--- START ---

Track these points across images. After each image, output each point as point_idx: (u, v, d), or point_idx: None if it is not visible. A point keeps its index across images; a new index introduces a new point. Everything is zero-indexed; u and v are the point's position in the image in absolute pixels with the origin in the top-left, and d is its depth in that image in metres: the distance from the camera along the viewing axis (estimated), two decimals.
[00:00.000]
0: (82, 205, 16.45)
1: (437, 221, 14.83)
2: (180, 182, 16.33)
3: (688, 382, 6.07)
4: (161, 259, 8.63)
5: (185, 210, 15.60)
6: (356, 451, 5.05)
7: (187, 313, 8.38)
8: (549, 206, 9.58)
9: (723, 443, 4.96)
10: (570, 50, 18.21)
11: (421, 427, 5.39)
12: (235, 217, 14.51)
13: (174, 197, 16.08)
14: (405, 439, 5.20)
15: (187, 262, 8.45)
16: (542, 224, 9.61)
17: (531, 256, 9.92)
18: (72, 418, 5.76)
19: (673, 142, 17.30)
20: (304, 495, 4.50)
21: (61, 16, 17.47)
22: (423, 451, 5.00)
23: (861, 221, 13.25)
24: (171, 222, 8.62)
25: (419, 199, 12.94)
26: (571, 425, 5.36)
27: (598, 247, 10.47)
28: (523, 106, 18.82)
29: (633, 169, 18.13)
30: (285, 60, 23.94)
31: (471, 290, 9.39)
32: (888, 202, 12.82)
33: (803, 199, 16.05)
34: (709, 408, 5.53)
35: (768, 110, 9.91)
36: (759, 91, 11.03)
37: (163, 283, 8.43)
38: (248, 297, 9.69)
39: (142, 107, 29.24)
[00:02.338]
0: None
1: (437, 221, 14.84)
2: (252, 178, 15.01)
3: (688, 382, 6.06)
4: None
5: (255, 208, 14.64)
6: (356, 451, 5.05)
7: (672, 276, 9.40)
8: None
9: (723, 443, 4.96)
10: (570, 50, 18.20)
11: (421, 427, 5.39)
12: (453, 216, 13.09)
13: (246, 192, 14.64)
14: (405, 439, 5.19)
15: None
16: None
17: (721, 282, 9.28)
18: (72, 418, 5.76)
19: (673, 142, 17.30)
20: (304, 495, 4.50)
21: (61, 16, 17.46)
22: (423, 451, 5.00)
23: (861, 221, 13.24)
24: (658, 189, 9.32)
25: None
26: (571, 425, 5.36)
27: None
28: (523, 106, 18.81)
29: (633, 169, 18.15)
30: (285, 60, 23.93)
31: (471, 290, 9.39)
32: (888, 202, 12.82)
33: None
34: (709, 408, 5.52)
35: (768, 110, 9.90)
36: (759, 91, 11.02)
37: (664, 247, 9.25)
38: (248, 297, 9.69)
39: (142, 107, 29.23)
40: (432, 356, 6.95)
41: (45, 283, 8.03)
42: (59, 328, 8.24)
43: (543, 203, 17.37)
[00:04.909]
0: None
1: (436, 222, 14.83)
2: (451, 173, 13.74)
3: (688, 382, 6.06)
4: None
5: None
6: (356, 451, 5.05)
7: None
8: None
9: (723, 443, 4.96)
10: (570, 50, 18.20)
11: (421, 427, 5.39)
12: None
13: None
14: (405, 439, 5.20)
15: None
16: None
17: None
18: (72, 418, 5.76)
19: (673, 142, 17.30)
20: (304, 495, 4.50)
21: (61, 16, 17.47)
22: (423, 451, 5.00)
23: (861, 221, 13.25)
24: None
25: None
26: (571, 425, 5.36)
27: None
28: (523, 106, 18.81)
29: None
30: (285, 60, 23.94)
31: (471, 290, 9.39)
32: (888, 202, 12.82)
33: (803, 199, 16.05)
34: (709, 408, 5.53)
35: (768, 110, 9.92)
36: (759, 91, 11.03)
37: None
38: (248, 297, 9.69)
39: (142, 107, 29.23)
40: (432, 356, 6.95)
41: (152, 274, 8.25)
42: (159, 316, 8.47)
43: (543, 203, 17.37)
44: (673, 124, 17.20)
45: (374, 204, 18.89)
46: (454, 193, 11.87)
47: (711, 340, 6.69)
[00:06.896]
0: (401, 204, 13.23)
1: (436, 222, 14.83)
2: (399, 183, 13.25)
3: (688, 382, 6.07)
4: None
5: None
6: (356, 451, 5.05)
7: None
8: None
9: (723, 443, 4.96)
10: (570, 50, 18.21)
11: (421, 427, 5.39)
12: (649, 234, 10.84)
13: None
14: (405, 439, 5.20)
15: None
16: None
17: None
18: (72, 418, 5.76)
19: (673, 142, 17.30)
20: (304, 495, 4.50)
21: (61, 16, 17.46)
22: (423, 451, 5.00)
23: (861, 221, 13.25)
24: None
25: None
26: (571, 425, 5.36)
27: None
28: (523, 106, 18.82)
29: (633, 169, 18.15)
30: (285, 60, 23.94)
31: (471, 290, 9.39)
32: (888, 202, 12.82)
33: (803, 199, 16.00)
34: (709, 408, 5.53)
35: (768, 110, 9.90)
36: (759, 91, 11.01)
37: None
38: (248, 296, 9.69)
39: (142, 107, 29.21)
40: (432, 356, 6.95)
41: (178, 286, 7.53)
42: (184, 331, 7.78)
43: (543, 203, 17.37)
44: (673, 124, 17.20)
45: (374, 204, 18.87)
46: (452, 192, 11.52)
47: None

--- END ---

Work instructions – Starting at the first entry and ending at the last, reproduce each one exactly.

Solution to the exercise –
Track these points across images. After each image, output each point as point_idx: (u, v, d), or point_idx: None if it is not visible. A point keeps its index across images; a new index introduces a new point. Everything is zero-indexed; u and v are the point's position in the image in absolute pixels with the origin in the top-left, and d is its depth in that image in metres: the distance from the camera along the viewing axis (estimated), two decimals.
[00:00.000]
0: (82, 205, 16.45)
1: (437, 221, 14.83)
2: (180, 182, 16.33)
3: (688, 382, 6.07)
4: (161, 259, 8.63)
5: (185, 210, 15.60)
6: (356, 451, 5.05)
7: (187, 313, 8.38)
8: (549, 206, 9.58)
9: (723, 443, 4.96)
10: (570, 50, 18.21)
11: (421, 427, 5.39)
12: (235, 217, 14.51)
13: (174, 197, 16.08)
14: (405, 439, 5.20)
15: (187, 262, 8.45)
16: (542, 224, 9.61)
17: (531, 256, 9.92)
18: (72, 418, 5.76)
19: (673, 142, 17.30)
20: (304, 495, 4.50)
21: (61, 16, 17.47)
22: (423, 451, 5.00)
23: (861, 221, 13.25)
24: (171, 222, 8.62)
25: (419, 199, 12.94)
26: (571, 425, 5.36)
27: (598, 247, 10.47)
28: (523, 106, 18.82)
29: (633, 169, 18.13)
30: (285, 60, 23.94)
31: (471, 290, 9.39)
32: (888, 202, 12.82)
33: (803, 199, 16.05)
34: (709, 408, 5.53)
35: (768, 110, 9.91)
36: (759, 91, 11.03)
37: (163, 283, 8.43)
38: (248, 297, 9.69)
39: (142, 107, 29.24)
[00:02.338]
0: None
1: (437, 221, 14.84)
2: (252, 178, 15.01)
3: (688, 382, 6.06)
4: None
5: (255, 208, 14.64)
6: (356, 451, 5.05)
7: (672, 276, 9.40)
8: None
9: (723, 443, 4.96)
10: (570, 50, 18.20)
11: (421, 427, 5.39)
12: (453, 216, 13.09)
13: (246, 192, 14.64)
14: (405, 439, 5.19)
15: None
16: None
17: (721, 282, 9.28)
18: (72, 418, 5.76)
19: (673, 142, 17.30)
20: (304, 495, 4.50)
21: (61, 16, 17.46)
22: (423, 451, 5.00)
23: (861, 221, 13.24)
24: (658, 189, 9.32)
25: None
26: (571, 425, 5.36)
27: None
28: (523, 106, 18.81)
29: (633, 169, 18.15)
30: (285, 60, 23.93)
31: (471, 290, 9.39)
32: (888, 202, 12.82)
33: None
34: (709, 408, 5.52)
35: (768, 110, 9.90)
36: (759, 91, 11.02)
37: (664, 247, 9.25)
38: (248, 297, 9.69)
39: (142, 107, 29.23)
40: (432, 356, 6.95)
41: (45, 283, 8.03)
42: (59, 328, 8.24)
43: (543, 203, 17.37)
[00:04.909]
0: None
1: (436, 222, 14.83)
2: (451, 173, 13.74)
3: (688, 382, 6.06)
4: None
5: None
6: (356, 451, 5.05)
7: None
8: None
9: (723, 443, 4.96)
10: (570, 50, 18.20)
11: (421, 427, 5.39)
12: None
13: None
14: (405, 439, 5.20)
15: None
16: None
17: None
18: (72, 418, 5.76)
19: (673, 142, 17.30)
20: (304, 495, 4.50)
21: (61, 16, 17.47)
22: (423, 451, 5.00)
23: (861, 221, 13.25)
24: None
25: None
26: (571, 425, 5.36)
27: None
28: (523, 106, 18.81)
29: None
30: (285, 60, 23.94)
31: (471, 290, 9.39)
32: (888, 202, 12.82)
33: (803, 199, 16.05)
34: (709, 408, 5.53)
35: (768, 110, 9.92)
36: (759, 91, 11.03)
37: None
38: (248, 297, 9.69)
39: (142, 107, 29.23)
40: (432, 356, 6.95)
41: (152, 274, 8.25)
42: (159, 316, 8.47)
43: (543, 203, 17.37)
44: (673, 124, 17.20)
45: (374, 204, 18.89)
46: (454, 193, 11.87)
47: (711, 340, 6.69)
[00:06.896]
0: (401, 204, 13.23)
1: (436, 222, 14.83)
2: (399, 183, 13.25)
3: (688, 382, 6.07)
4: None
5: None
6: (356, 451, 5.05)
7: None
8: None
9: (723, 443, 4.96)
10: (570, 50, 18.21)
11: (421, 427, 5.39)
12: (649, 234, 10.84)
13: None
14: (405, 439, 5.20)
15: None
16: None
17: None
18: (72, 418, 5.76)
19: (673, 142, 17.30)
20: (304, 495, 4.50)
21: (61, 16, 17.46)
22: (423, 451, 5.00)
23: (861, 221, 13.25)
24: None
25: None
26: (571, 425, 5.36)
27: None
28: (523, 106, 18.82)
29: (633, 169, 18.15)
30: (285, 60, 23.94)
31: (471, 290, 9.39)
32: (888, 202, 12.82)
33: (803, 199, 16.00)
34: (709, 408, 5.53)
35: (768, 110, 9.90)
36: (759, 91, 11.01)
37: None
38: (248, 296, 9.69)
39: (142, 107, 29.21)
40: (432, 356, 6.95)
41: (178, 286, 7.53)
42: (184, 331, 7.78)
43: (543, 203, 17.37)
44: (673, 124, 17.20)
45: (374, 204, 18.87)
46: (452, 192, 11.52)
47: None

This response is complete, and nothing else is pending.